Bloodstream infection or sepsis

Poor absorption of nutrients and weight loss

Dehydration

Worsening of the underlying disease

The most serious complication of GIF is sepsis, a medical emergency in which the body has a severe response to bacteria. This condition may lead to dangerously low blood pressure, organ damage, and death.

Seeking medical care

See a doctor if you experience any of these symptoms after surgery:

a significant change in your bowel habits

severe diarrhea

fluid leakage from an opening in your abdomen or near your anus

abdominal pain

Diagnosis

The doctor upon presentation in the hospital will:

Review your medical and surgical history and assess your current symptoms. 

Recommend several blood tests to assess the serum electrolytes 

Nutritional status, which is a measure of your levels of albumin and pre-albumin. 

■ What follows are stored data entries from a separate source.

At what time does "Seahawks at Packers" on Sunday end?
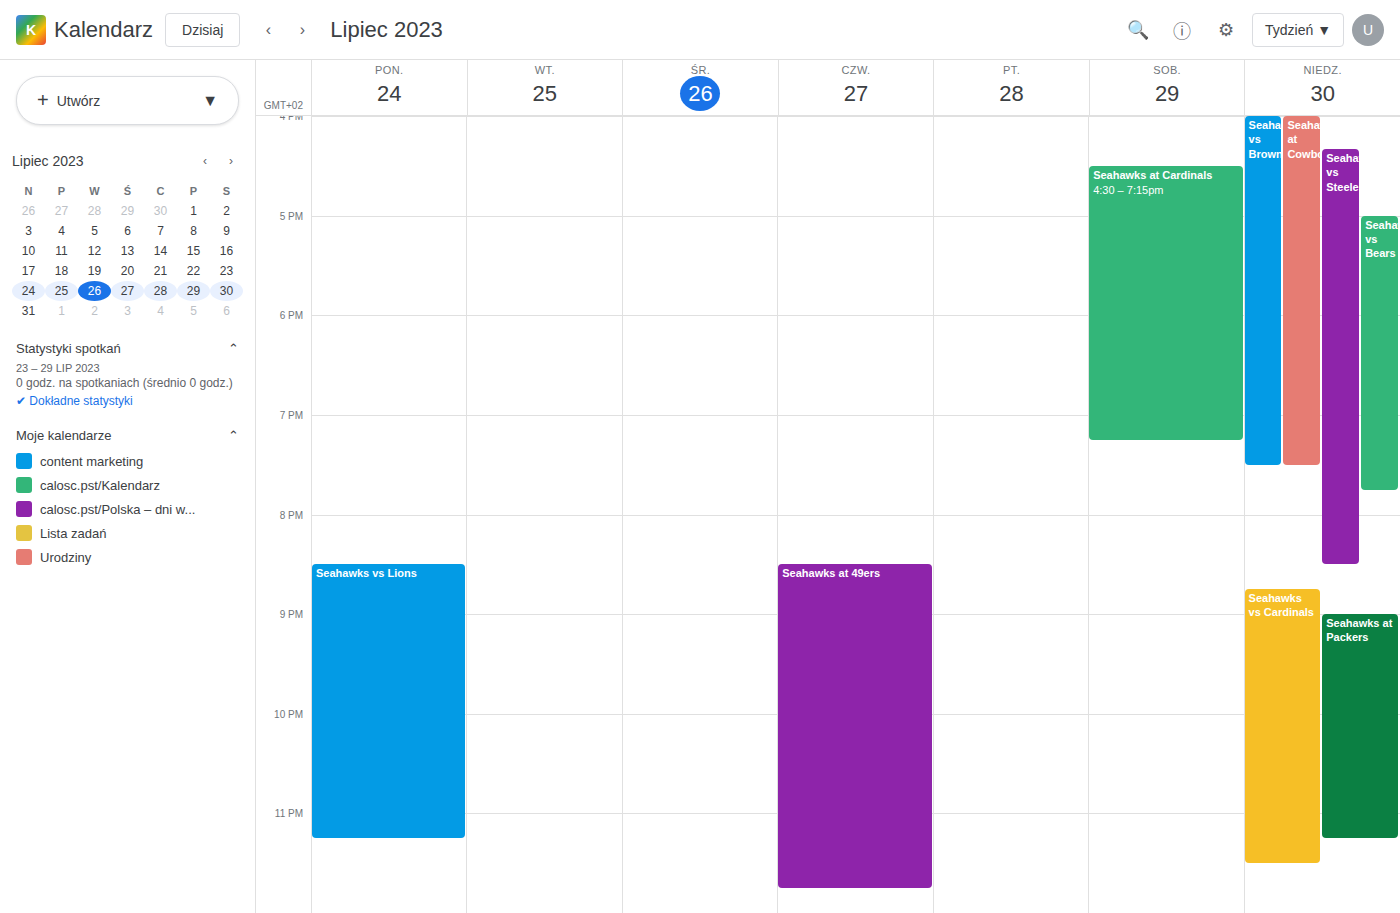
11:15 PM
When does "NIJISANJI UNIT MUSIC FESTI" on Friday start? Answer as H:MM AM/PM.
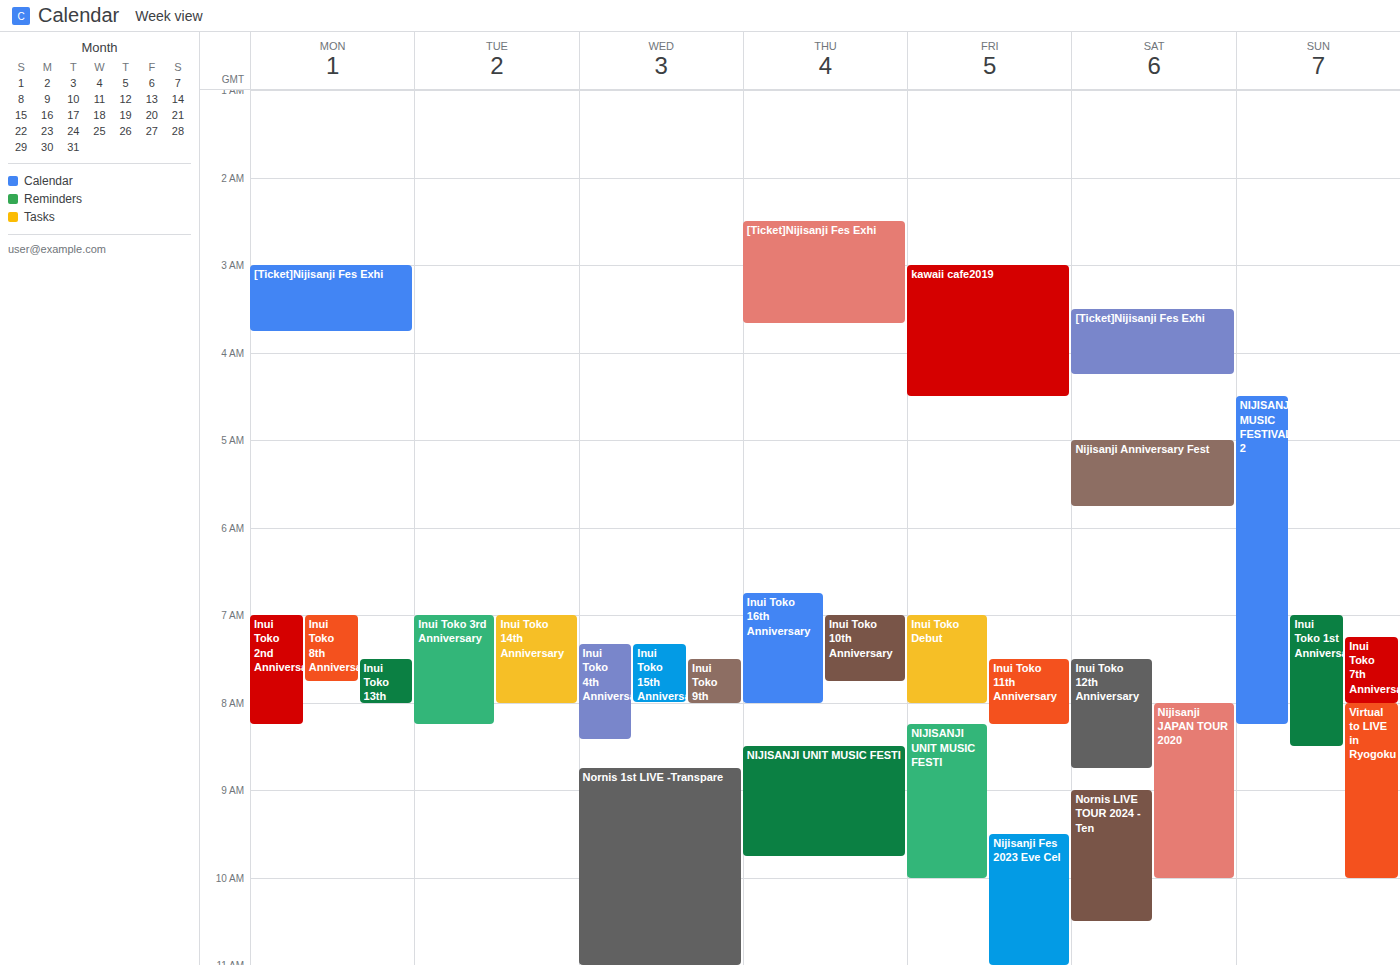
8:15 AM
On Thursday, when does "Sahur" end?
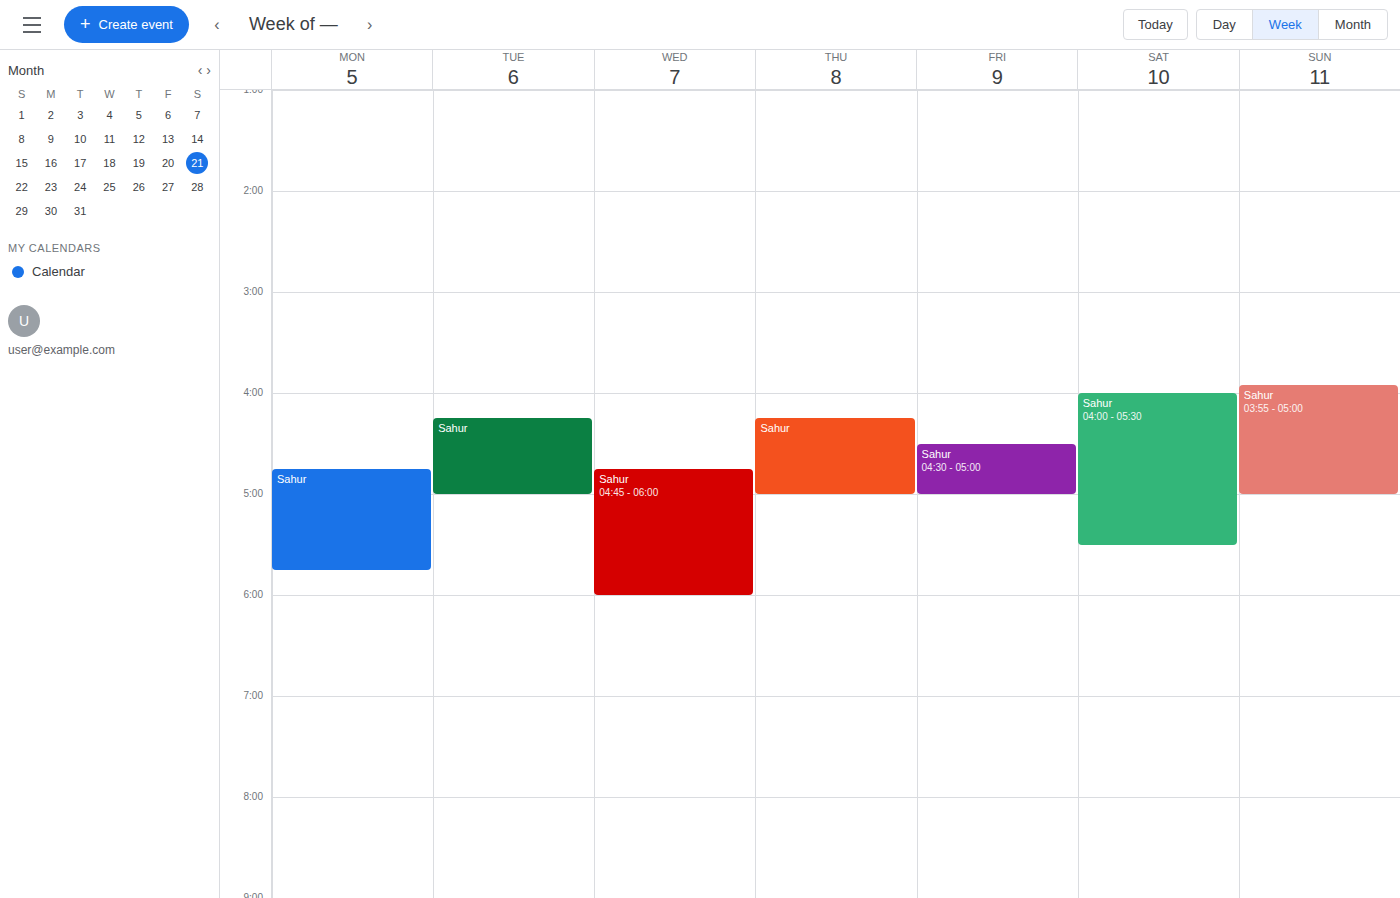
5:00 AM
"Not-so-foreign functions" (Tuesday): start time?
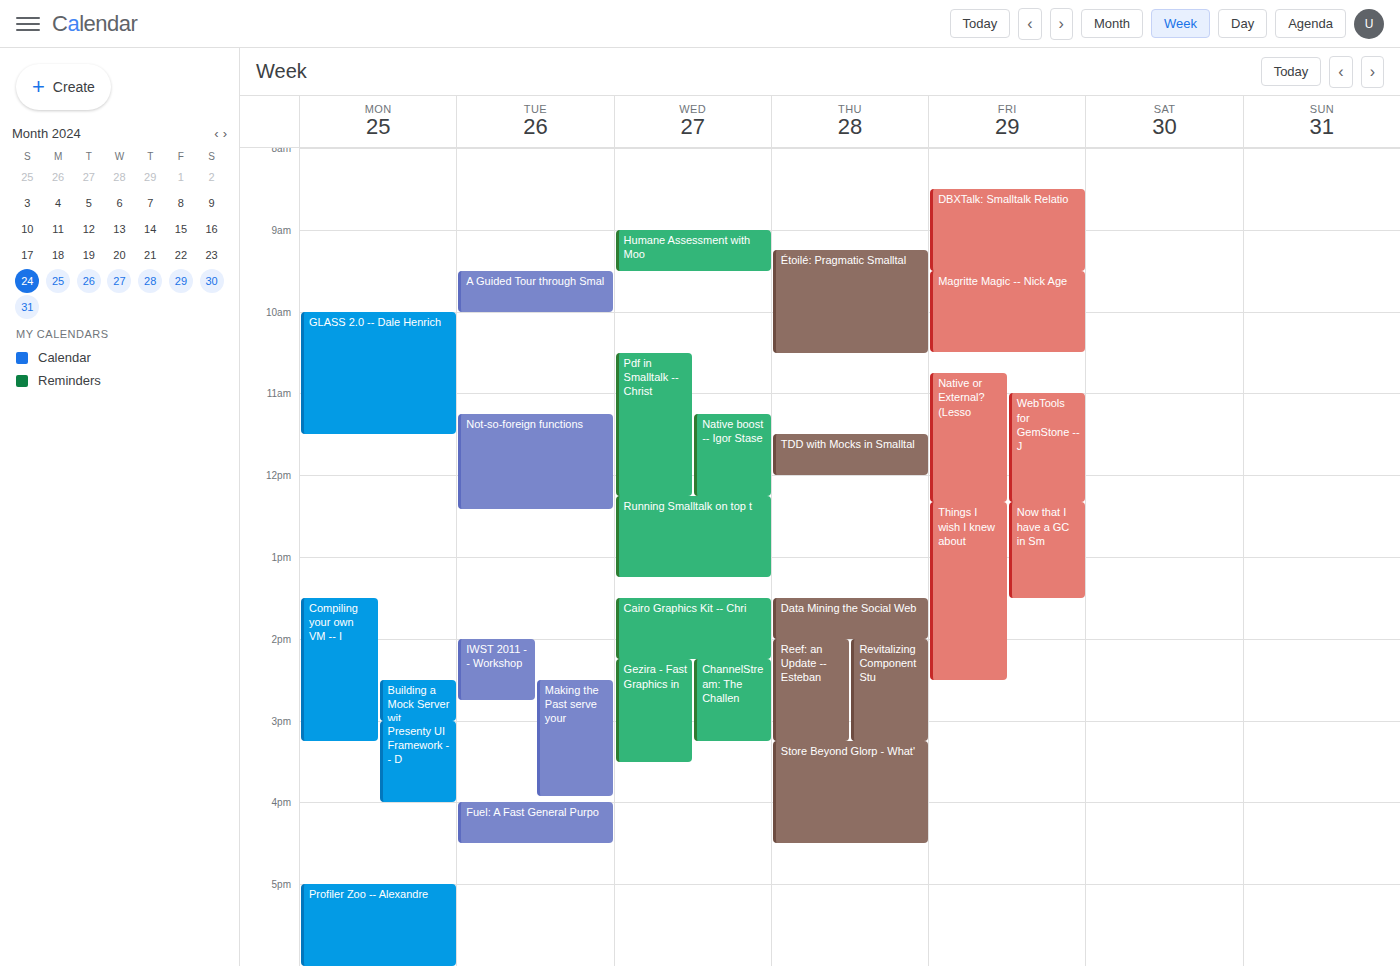
11:15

Fistulogram may be done by injecting contrast dye into the opening in your skin and taking X-rays

An upper and lower endoscopy 

Upper and lower intestinal radiography

Ultrasound or CT scan can be used to find intestinal fistula or abscessed areas.

Magnetic resonance cholangiopancreatography (MRCP)

Treatment 

Fistulas are classified based on how much gastric fluid is seeping through the opening. Low output fistulas produce less than 200 milliliters of gastric fluid per day. High output fistulas produce about 500 milliliters per day.

Some types of fistulas close on their own when the:

infection is controlled

body absorbed enough nutrients

overall health is good

amount of gastric fluid is coming through the opening is small

The general treatments may include:

replenishing fluids

correction of the blood serum electrolytes

normalizing an acid and base imbalance

reducing the fluid output from your fistula

controlling infection and guarding against sepsis

protecting the skin and providing ongoing wound care.